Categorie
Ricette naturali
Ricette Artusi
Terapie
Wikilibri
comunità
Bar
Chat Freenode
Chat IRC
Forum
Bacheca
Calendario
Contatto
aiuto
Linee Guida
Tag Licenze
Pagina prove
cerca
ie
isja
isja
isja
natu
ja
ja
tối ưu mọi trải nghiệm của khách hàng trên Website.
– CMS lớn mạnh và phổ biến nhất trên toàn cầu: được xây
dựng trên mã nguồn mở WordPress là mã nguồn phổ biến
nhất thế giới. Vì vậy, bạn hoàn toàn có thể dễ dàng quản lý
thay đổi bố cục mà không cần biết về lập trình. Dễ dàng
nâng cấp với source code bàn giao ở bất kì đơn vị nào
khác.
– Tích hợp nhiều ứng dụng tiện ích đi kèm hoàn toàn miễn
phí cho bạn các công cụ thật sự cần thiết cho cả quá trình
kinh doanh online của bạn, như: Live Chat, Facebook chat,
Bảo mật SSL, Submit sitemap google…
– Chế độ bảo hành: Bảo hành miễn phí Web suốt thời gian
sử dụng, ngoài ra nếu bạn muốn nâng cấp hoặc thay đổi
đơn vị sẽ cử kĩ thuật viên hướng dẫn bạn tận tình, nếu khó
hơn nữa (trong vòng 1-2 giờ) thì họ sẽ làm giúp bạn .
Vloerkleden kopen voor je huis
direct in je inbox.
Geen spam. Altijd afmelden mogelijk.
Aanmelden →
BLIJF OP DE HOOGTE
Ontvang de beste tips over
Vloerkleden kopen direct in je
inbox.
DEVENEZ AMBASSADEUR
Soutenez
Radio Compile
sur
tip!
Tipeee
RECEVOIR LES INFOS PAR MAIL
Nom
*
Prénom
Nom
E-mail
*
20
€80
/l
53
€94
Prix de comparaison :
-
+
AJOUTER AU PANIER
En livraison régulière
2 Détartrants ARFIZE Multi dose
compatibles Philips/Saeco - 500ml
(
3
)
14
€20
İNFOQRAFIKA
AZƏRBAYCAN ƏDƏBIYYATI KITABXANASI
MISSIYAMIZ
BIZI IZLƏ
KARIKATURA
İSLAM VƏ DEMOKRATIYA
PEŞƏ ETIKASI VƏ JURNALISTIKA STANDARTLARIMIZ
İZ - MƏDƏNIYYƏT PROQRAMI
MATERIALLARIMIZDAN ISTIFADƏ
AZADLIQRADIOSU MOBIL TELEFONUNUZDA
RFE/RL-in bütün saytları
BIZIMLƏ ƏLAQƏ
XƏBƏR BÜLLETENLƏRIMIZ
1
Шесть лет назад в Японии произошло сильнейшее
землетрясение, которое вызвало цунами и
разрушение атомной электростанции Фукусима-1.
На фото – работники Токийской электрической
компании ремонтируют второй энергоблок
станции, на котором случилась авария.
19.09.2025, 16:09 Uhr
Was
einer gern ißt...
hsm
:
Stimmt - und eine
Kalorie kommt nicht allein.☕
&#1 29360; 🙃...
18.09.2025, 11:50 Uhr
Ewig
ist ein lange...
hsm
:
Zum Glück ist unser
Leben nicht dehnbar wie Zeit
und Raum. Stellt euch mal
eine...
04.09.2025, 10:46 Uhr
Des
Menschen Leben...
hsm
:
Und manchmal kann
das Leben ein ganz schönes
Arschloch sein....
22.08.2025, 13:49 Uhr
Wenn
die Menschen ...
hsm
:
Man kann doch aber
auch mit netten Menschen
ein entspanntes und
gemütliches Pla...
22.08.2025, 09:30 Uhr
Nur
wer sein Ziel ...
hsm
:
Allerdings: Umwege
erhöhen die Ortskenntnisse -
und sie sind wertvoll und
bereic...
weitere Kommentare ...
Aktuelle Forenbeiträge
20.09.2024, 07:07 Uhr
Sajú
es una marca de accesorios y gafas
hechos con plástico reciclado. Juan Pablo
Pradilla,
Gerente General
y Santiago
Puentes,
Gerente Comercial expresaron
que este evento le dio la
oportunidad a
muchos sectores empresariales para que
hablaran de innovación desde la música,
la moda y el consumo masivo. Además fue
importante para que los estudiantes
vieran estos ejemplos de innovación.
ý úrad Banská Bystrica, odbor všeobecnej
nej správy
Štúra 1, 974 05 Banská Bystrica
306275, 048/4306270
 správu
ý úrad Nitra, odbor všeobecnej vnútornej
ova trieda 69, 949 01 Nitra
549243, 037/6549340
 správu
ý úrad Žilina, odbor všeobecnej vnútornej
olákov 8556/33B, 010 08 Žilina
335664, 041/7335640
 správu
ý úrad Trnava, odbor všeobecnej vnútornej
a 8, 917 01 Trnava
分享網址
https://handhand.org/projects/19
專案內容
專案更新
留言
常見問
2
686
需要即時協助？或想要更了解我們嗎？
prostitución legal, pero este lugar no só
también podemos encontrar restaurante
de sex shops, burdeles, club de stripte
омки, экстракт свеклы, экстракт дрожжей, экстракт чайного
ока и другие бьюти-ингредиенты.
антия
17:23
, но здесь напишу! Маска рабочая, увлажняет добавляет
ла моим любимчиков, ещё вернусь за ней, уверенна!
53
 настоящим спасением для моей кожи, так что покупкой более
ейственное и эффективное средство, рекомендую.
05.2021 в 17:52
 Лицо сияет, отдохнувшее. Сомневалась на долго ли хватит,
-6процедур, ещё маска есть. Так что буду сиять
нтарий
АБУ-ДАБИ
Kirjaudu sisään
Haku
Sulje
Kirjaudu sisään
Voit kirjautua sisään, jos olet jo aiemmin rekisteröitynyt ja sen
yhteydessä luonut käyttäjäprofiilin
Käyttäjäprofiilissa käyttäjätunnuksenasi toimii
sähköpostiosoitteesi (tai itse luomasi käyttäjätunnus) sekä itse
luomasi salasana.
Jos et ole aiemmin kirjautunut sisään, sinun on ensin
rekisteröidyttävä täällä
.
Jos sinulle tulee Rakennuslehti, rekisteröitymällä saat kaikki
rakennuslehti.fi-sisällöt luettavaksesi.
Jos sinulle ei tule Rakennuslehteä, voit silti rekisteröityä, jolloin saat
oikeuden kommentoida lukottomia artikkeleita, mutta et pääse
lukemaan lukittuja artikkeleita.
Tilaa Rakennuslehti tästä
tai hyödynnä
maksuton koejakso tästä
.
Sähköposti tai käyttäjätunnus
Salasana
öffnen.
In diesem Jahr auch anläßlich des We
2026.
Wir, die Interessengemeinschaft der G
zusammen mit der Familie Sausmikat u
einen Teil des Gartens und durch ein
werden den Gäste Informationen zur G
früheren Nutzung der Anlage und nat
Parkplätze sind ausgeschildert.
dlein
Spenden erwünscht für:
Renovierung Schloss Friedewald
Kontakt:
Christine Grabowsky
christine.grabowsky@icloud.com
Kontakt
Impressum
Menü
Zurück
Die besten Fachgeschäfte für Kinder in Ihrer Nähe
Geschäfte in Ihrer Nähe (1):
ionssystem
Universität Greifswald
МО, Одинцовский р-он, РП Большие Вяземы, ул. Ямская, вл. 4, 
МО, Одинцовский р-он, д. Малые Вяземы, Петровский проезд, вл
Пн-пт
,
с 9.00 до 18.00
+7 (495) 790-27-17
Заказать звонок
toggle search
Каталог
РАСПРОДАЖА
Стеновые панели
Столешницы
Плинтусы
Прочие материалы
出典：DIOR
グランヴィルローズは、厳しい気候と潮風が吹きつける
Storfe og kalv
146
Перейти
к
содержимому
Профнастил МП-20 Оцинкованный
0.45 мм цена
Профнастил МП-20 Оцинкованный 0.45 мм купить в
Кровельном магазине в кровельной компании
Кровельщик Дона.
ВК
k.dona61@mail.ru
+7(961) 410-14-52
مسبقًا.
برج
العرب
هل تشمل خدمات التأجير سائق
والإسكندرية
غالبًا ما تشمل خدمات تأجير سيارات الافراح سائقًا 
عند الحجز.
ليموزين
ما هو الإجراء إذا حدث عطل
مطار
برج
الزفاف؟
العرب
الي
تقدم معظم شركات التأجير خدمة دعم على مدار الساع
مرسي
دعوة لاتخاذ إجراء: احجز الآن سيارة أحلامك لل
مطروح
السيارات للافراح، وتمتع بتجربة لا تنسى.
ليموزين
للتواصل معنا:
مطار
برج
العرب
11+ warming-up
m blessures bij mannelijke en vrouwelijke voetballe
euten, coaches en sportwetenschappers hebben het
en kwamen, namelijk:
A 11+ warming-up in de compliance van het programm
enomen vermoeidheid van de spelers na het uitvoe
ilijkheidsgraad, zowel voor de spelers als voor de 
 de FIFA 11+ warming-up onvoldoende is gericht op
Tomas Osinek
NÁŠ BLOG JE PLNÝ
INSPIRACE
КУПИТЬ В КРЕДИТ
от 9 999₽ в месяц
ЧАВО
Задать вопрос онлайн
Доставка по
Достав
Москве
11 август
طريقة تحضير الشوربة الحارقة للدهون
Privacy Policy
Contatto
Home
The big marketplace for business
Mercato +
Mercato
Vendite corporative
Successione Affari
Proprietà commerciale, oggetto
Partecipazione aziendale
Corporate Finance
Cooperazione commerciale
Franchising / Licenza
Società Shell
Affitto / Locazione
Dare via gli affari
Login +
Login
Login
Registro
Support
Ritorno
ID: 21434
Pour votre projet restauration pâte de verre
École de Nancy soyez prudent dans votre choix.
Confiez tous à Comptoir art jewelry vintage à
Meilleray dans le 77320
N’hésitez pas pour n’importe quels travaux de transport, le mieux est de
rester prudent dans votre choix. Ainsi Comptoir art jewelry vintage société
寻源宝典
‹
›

:::::

◆ **REQUIRED ACTION**
Copy the material line for line, from the very first line through the line that contains "компании ремонтируют второй энергоблок", including that line.

◆ **OUTPUT BELOW**
Categorie
Ricette naturali
Ricette Artusi
Terapie
Wikilibri
comunità
Bar
Chat Freenode
Chat IRC
Forum
Bacheca
Calendario
Contatto
aiuto
Linee Guida
Tag Licenze
Pagina prove
cerca
ie
isja
isja
isja
natu
ja
ja
tối ưu mọi trải nghiệm của khách hàng trên Website.
– CMS lớn mạnh và phổ biến nhất trên toàn cầu: được xây
dựng trên mã nguồn mở WordPress là mã nguồn phổ biến
nhất thế giới. Vì vậy, bạn hoàn toàn có thể dễ dàng quản lý
thay đổi bố cục mà không cần biết về lập trình. Dễ dàng
nâng cấp với source code bàn giao ở bất kì đơn vị nào
khác.
– Tích hợp nhiều ứng dụng tiện ích đi kèm hoàn toàn miễn
phí cho bạn các công cụ thật sự cần thiết cho cả quá trình
kinh doanh online của bạn, như: Live Chat, Facebook chat,
Bảo mật SSL, Submit sitemap google…
– Chế độ bảo hành: Bảo hành miễn phí Web suốt thời gian
sử dụng, ngoài ra nếu bạn muốn nâng cấp hoặc thay đổi
đơn vị sẽ cử kĩ thuật viên hướng dẫn bạn tận tình, nếu khó
hơn nữa (trong vòng 1-2 giờ) thì họ sẽ làm giúp bạn .
Vloerkleden kopen voor je huis
direct in je inbox.
Geen spam. Altijd afmelden mogelijk.
Aanmelden →
BLIJF OP DE HOOGTE
Ontvang de beste tips over
Vloerkleden kopen direct in je
inbox.
DEVENEZ AMBASSADEUR
Soutenez
Radio Compile
sur
tip!
Tipeee
RECEVOIR LES INFOS PAR MAIL
Nom
*
Prénom
Nom
E-mail
*
20
€80
/l
53
€94
Prix de comparaison :
-
+
AJOUTER AU PANIER
En livraison régulière
2 Détartrants ARFIZE Multi dose
compatibles Philips/Saeco - 500ml
(
3
)
14
€20
İNFOQRAFIKA
AZƏRBAYCAN ƏDƏBIYYATI KITABXANASI
MISSIYAMIZ
BIZI IZLƏ
KARIKATURA
İSLAM VƏ DEMOKRATIYA
PEŞƏ ETIKASI VƏ JURNALISTIKA STANDARTLARIMIZ
İZ - MƏDƏNIYYƏT PROQRAMI
MATERIALLARIMIZDAN ISTIFADƏ
AZADLIQRADIOSU MOBIL TELEFONUNUZDA
RFE/RL-in bütün saytları
BIZIMLƏ ƏLAQƏ
XƏBƏR BÜLLETENLƏRIMIZ
1
Шесть лет назад в Японии произошло сильнейшее
землетрясение, которое вызвало цунами и
разрушение атомной электростанции Фукусима-1.
На фото – работники Токийской электрической
компании ремонтируют второй энергоблок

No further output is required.